In sovereign liquidity crises like Mexico in 1994/5 and several East Asian countries in 1997/8, how can the IMF avoid being manoeuvred into supplying emergency financing that puts international creditors in a no-lose situation? The answer, according to new research by Professor Marcus Miller and Lei Zhang of Warwick University, published in the latest issue of the Economic Journal, is to restrict creditors” rights in the event of such crises – that is, to impose the threat of ”bail-ins” to balance the promise of bail-outs.
The researchers note that a salient feature of both the Mexican financial crisis and the East Asian crises is that the IMF has been forced to provide bailouts, which have effectively guaranteed creditors” investment in sovereign debt. This poses a clear risk of moral hazard: if lenders know their investments are guaranteed, why should they monitor their investments? And if there is no monitoring, the quality of investment will surely deteriorate – undermining the objective of globalising the world financial system to promote investment efficiency.
The solution of imposing ”bail-ins” would involve changing the rules of the game to enable the IMF to act as a bankruptcy court as well as the lender of last resort. For example, in the latter phase of the Latin American debt crisis of the 1980s, when the IMF decided to help the debtors under the Brady Plan, it authorised a standstill of debt payments. This was followed by debt restructurings and write-downs. Threats of repeat performances would surely give creditors the incentive to avoid crises, both by increased monitoring before the event and by debt roll-overs after the event.
More than that, these researchers argue, creditors would then have the incentive to change debt contracts to allow for sharing and for majority voting, as recommended in the recent reports by the G-10 and G-22. Put differently, such ”voluntary” contractual changes – and the corresponding creation of a Bondholders Council – are unlikely to be implemented without the credible threat of a payments standstill.
There is yet another reason for deliberately changing the rules of the game: namely, the risk of something worse. In particular, if the international monetary system continues effectively to promise bailouts – thus encouraging carefree lending and callous capital flight – emerging countries may be forced to take things into their own hands. One response might be capital controls as Malaysia has imposed. Protecting debtors would prevent others following this example.
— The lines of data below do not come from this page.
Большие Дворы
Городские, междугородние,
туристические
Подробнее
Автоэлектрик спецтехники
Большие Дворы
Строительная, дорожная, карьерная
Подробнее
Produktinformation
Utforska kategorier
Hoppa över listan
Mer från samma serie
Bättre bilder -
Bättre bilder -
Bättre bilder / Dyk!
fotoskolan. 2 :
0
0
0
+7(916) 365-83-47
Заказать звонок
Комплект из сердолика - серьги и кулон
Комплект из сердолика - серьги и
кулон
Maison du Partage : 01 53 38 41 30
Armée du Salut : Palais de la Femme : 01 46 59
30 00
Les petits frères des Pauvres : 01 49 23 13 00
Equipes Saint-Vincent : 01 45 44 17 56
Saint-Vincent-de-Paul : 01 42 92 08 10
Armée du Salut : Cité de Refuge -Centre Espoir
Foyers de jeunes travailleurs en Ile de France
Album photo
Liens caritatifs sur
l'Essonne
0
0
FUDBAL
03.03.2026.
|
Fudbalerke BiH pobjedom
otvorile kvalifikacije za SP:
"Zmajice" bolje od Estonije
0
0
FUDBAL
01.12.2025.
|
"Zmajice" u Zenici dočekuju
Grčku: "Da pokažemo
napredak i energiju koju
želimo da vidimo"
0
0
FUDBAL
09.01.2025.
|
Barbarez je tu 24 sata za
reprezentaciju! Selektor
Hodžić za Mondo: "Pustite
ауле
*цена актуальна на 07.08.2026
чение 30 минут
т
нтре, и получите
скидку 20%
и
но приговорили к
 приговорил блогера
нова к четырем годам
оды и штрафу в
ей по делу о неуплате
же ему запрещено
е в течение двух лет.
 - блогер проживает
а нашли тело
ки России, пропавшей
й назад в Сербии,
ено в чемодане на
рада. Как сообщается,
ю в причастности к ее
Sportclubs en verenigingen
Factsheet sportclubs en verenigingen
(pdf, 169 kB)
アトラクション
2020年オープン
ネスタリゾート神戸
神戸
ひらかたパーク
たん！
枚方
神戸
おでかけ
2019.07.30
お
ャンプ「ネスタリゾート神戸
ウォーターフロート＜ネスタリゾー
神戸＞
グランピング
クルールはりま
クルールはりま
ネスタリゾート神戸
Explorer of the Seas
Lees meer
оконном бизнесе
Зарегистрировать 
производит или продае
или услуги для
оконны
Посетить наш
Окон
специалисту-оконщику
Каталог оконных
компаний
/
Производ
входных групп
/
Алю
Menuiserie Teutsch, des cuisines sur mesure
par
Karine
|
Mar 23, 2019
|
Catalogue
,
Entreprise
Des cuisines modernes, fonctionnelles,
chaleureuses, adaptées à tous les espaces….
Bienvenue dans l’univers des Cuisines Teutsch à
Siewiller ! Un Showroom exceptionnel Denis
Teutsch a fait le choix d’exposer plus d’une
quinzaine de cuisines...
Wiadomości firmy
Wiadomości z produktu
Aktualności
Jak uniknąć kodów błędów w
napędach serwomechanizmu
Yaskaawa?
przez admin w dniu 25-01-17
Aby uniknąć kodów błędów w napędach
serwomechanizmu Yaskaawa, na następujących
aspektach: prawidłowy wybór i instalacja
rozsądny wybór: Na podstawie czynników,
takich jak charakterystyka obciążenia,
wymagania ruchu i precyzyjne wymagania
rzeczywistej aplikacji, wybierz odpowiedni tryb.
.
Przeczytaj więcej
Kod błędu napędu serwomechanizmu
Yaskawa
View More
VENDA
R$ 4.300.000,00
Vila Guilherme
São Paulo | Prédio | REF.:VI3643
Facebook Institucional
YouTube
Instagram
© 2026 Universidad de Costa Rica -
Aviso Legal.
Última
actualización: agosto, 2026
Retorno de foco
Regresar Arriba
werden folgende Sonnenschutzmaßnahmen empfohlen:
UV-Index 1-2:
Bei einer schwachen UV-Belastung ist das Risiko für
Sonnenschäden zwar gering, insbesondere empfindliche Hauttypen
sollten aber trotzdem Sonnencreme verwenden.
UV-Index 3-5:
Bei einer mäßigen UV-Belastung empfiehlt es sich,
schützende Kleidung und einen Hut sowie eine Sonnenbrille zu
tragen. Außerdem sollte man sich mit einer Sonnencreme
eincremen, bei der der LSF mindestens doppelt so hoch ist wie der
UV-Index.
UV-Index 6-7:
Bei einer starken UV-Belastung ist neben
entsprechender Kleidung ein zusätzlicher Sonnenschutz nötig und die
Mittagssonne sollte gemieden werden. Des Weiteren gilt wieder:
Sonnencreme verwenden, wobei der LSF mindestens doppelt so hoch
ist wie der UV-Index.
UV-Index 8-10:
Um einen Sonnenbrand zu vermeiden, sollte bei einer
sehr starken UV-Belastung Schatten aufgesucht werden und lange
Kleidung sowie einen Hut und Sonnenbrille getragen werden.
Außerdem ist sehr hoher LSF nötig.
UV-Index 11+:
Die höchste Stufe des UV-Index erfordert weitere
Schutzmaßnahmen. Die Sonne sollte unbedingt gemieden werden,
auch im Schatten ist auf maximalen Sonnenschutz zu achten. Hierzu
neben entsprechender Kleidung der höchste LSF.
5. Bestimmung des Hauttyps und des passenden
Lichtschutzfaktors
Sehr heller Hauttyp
Miller and Zhang suggest that the time has come for changes in the international financial system to limit those creditor rights where their unfettered exercise threatens social efficiency. As sovereign debt becomes more like commercial debt, it is only to be expected that rules governing the international bond markets will imitate the institutional features of domestic bond markets. For example, during the Spring 1999 IMF meetings, then US Treasury Secretary Robert Rubin suggested that the official American position might be moving in this direction: ”It is said of commercial bankruptcy law that it affects far more cases than those that come to court because of the incentives it sets up for ”bargaining in the shadow of the law”. The same would surely apply in the international context.”
Whether the power to limit the rights of international creditors should be given directly to the IMF or to some other quasi-legal agency charged with renegotiating debt contracts is an interesting and important issue. These researchers propose the creation of a Basle Club – an analogy with the existing Paris and London Clubs for restructuring debt. This proposal might become reality if it won the backing of the Basle-based international Forum for Financial Stability, which has just been set up at the Bank of International Settlements to assess the vulnerability of the global financial system and to identify and oversee the actions needed to address them.
”Sovereign Liquidity Crises: A Strategic Case for a Payments Standstill” by Marcus Miller and Lei Zhang is published in the January 2000 issue of the Economic Journal. The authors are at the Centre for the Study of Globalisation and Regionalisation (CSGR) at the University of Warwick. The full report is available on the CSGR website at: www.warwick.ac.uk/fac/soc/CSGR/glob-fin.html.